-- INPUT follows --
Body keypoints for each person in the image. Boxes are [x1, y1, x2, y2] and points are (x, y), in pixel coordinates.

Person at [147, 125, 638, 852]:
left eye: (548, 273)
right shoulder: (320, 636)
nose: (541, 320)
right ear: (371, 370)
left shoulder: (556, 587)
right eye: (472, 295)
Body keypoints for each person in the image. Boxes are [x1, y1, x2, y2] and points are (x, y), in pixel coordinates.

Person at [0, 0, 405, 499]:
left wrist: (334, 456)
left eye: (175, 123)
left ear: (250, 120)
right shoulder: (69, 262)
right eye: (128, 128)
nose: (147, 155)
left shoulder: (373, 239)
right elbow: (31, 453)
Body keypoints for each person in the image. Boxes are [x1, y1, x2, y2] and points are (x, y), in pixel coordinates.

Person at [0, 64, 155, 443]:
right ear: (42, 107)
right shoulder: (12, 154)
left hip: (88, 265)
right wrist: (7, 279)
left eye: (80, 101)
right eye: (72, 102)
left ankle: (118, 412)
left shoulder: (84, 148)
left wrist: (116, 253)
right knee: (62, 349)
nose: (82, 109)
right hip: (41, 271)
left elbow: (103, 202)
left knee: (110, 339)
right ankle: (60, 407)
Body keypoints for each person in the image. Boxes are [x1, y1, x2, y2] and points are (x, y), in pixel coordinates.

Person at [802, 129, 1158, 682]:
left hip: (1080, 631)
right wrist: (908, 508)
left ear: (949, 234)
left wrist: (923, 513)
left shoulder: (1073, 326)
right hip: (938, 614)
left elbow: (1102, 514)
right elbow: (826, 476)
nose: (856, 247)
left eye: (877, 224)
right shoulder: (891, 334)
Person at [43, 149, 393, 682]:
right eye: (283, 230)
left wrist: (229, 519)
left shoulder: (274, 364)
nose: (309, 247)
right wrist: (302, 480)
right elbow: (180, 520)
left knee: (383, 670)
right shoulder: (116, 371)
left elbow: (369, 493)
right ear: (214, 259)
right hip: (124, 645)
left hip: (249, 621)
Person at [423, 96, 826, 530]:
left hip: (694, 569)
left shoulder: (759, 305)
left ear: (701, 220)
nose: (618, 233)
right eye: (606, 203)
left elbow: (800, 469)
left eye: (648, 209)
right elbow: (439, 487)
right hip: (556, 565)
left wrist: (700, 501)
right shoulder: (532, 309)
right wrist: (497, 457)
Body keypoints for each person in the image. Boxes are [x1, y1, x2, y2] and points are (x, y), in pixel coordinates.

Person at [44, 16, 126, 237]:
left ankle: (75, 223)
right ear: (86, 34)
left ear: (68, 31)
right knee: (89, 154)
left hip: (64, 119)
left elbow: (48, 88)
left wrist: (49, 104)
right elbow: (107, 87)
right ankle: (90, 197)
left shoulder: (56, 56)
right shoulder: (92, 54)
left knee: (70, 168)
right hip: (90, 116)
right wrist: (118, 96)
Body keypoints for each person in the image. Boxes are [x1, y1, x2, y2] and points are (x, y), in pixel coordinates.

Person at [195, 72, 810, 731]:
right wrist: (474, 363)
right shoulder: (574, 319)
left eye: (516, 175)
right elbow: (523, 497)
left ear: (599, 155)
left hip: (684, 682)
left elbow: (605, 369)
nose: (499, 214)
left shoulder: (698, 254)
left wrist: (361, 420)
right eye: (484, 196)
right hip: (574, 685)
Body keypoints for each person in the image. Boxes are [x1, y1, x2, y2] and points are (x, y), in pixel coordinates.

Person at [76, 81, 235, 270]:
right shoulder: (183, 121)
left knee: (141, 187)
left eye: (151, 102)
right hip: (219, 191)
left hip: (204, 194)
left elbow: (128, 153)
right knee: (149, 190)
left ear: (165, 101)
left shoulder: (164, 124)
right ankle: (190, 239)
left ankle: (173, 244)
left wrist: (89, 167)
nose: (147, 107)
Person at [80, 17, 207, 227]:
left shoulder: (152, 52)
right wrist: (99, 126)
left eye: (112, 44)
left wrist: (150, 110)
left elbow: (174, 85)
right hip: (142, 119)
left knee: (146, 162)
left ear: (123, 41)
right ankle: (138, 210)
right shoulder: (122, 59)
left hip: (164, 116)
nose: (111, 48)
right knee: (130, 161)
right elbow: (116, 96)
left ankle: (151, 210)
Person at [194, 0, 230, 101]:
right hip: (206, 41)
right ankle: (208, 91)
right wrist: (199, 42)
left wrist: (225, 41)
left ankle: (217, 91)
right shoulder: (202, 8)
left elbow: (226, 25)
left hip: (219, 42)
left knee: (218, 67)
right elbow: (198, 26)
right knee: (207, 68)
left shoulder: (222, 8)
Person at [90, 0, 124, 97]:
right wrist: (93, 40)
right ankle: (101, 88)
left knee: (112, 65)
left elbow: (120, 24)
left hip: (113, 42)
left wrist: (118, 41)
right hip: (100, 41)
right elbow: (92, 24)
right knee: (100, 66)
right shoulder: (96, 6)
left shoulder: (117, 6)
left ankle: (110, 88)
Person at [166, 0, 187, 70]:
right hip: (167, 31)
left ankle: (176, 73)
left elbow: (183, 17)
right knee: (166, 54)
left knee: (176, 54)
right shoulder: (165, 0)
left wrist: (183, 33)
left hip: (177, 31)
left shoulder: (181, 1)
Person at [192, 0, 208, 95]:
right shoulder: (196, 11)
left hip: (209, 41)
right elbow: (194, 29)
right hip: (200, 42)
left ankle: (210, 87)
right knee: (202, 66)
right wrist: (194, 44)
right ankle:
-- INPUT concluded --
TO DO:
Output the lines above exactly, but only those between the line holding "right hip: (41, 271)" and the line holding "right shoulder: (891, 334)", inclusive.

REPLY:
right hip: (41, 271)
left elbow: (103, 202)
left knee: (110, 339)
right ankle: (60, 407)
Body keypoints for each person in the image. Boxes are [x1, y1, x2, y2] and points are (x, y), in pixel coordinates.

Person at [802, 129, 1158, 682]:
left hip: (1080, 631)
right wrist: (908, 508)
left ear: (949, 234)
left wrist: (923, 513)
left shoulder: (1073, 326)
right hip: (938, 614)
left elbow: (1102, 514)
right elbow: (826, 476)
nose: (856, 247)
left eye: (877, 224)
right shoulder: (891, 334)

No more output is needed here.